On one of our high days and holidays, Don Felix Maldonado, the corregidor's only son, saw me by chance, and took a liking to me. He soon found an opportunity of speaking with me in private; and, as it is in vain to affect modesty before one who knows me so well, there was some little contrivance of my own to bring the interview about. The young gentleman was not twenty years of age; the very picture of Venus's sweetheart, or Venus's sweetheart the very picture of him, with a form for a sculptor to work from; with an address so elegant, and with sentiments so generous, as to throw even his personal graces into the background. There was such a winning way with him, so pressing an earnestness to prevail, when he took a large diamond from his own finger, and slid it upon mine, that it would have been quite brutal not to have let it stay there. It was really something like sentiment that I began to entertain towards a swain of so interesting a character. But what an absurd thing it is for wenches of a certain sort to hook themselves upon young men of family, when their surly fathers hold official situations! The corregidor, who had scarcely his equal in the whole tribe of corregidors, got wind of our correspondence, and determined to close it in a summary manner. He sent a host of alguazils to take me into custody, who dragged me away, in spite of my cries and tears, to the house of correction for female penitents.

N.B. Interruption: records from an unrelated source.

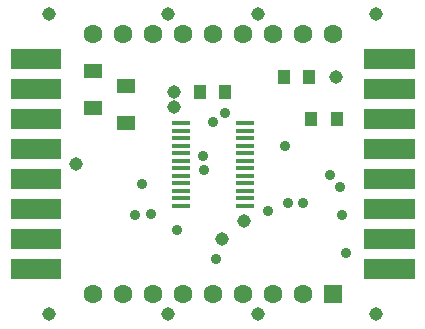
<source format=gbr>
G04 #@! TF.FileFunction,Soldermask,Top*
%FSLAX46Y46*%
G04 Gerber Fmt 4.6, Leading zero omitted, Abs format (unit mm)*
G04 Created by KiCad (PCBNEW (2015-12-09 BZR 6195)-product) date Mon Sep  5 18:49:27 2016*
%MOMM*%
G01*
G04 APERTURE LIST*
%ADD10C,0.100000*%
%ADD11R,1.600000X0.400000*%
%ADD12R,1.600000X1.600000*%
%ADD13C,1.600000*%
%ADD14R,3.302000X1.778000*%
%ADD15R,2.032000X1.778000*%
%ADD16R,1.600000X1.200000*%
%ADD17R,1.100000X1.250000*%
%ADD18R,1.000000X1.300000*%
%ADD19C,1.143000*%
%ADD20C,0.889000*%
G04 APERTURE END LIST*
D10*
D11*
X142080000Y-95567500D03*
X142080000Y-96202500D03*
X142080000Y-96837500D03*
X142080000Y-97472500D03*
X142080000Y-98107500D03*
X142080000Y-98742500D03*
X142080000Y-99377500D03*
X142080000Y-100012500D03*
X142080000Y-100647500D03*
X142080000Y-101282500D03*
X142080000Y-101917500D03*
X142080000Y-102552500D03*
X147480000Y-102552500D03*
X147480000Y-101917500D03*
X147480000Y-101282500D03*
X147480000Y-100647500D03*
X147480000Y-100012500D03*
X147480000Y-99377500D03*
X147480000Y-98742500D03*
X147480000Y-98107500D03*
X147480000Y-97472500D03*
X147480000Y-96837500D03*
X147480000Y-96202500D03*
X147480000Y-95567500D03*
D12*
X154940000Y-110060000D03*
D13*
X152400000Y-110060000D03*
X149860000Y-110060000D03*
X147320000Y-110060000D03*
X144780000Y-110060000D03*
X142240000Y-110060000D03*
X139700000Y-110060000D03*
X137160000Y-110060000D03*
X134620000Y-110060000D03*
X134620000Y-88060000D03*
X137160000Y-88060000D03*
X139700000Y-88060000D03*
X142240000Y-88060000D03*
X144780000Y-88060000D03*
X147320000Y-88060000D03*
X149860000Y-88060000D03*
X152400000Y-88060000D03*
X154940000Y-88060000D03*
D14*
X129286000Y-107950000D03*
X129286000Y-105410000D03*
X129286000Y-102870000D03*
X129286000Y-100330000D03*
X129286000Y-97790000D03*
X129286000Y-95250000D03*
X129286000Y-92710000D03*
D15*
X130937000Y-90170000D03*
X130937000Y-92710000D03*
X130937000Y-95250000D03*
X130937000Y-97790000D03*
X130937000Y-100330000D03*
X130937000Y-102870000D03*
X130937000Y-105410000D03*
X130937000Y-107950000D03*
D14*
X129286000Y-90170000D03*
X160274000Y-90170000D03*
X160274000Y-92710000D03*
X160274000Y-95250000D03*
X160274000Y-97790000D03*
X160274000Y-100330000D03*
X160274000Y-102870000D03*
X160274000Y-105410000D03*
D15*
X158623000Y-107950000D03*
X158623000Y-105410000D03*
X158623000Y-102870000D03*
X158623000Y-100330000D03*
X158623000Y-97790000D03*
X158623000Y-95250000D03*
X158623000Y-92710000D03*
X158623000Y-90170000D03*
D14*
X160274000Y-107950000D03*
D16*
X137414000Y-92380000D03*
X137414000Y-95580000D03*
D17*
X143730000Y-92964000D03*
X145830000Y-92964000D03*
D16*
X134620000Y-91110000D03*
X134620000Y-94310000D03*
D17*
X152942000Y-91694000D03*
X150842000Y-91694000D03*
D18*
X155278000Y-95250000D03*
X153078000Y-95250000D03*
D19*
X148590000Y-111760000D03*
X140970000Y-111760000D03*
X140970000Y-86360000D03*
X148590000Y-86360000D03*
X141478000Y-92964000D03*
X141478000Y-94234000D03*
X145542000Y-105410000D03*
X147447000Y-103886000D03*
X133223000Y-99060000D03*
X158623000Y-111760000D03*
X130937000Y-111760000D03*
X130937000Y-86360000D03*
X158623000Y-86360000D03*
X155194000Y-91694000D03*
D20*
X150876000Y-97536000D03*
X143964052Y-98351948D03*
X156083000Y-106553000D03*
X145097520Y-107061000D03*
X141732006Y-104648000D03*
X144018000Y-99567998D03*
X138811000Y-100711000D03*
X138176000Y-103378000D03*
X139573000Y-103251000D03*
X149479000Y-102997000D03*
X151130000Y-102362000D03*
X152400000Y-102362000D03*
X155702000Y-103378000D03*
X155575000Y-100965000D03*
X154686000Y-99949000D03*
X144780000Y-95504000D03*
X145796000Y-94742000D03*
M02*

</source>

There, without bill of indictment or form of trial, the lady abbess ordered me to be stripped of my ring and my clothes, and to be dressed in the habit of the institution,—a long gown of gray serge tied about the middle with a strap of black leather, whence depended a rosary with large beads swinging down to my heels. After this pleasant reception, they took me into a hall, where there was an old monk,—the deuce knows of what order,—who set to work preaching up repentance and resignation, pretty much in the same strain as Dame Leonarda, when she exhorted you to patience in the subterraneous cavern. He told me that I was excessively obliged indeed to those good people who had so kindly shut me up, and could never thank them sufficiently for their good deed in rescuing me from the harpy talons of the world, the flesh, and the devil. But I must frankly own that all my other sins were pressed down and heaped high with ingratitude: far from overflowing with the milk of human kindness towards those who had conferred such a favor upon me, I abused them in terms that would have put any dictionary to the blush.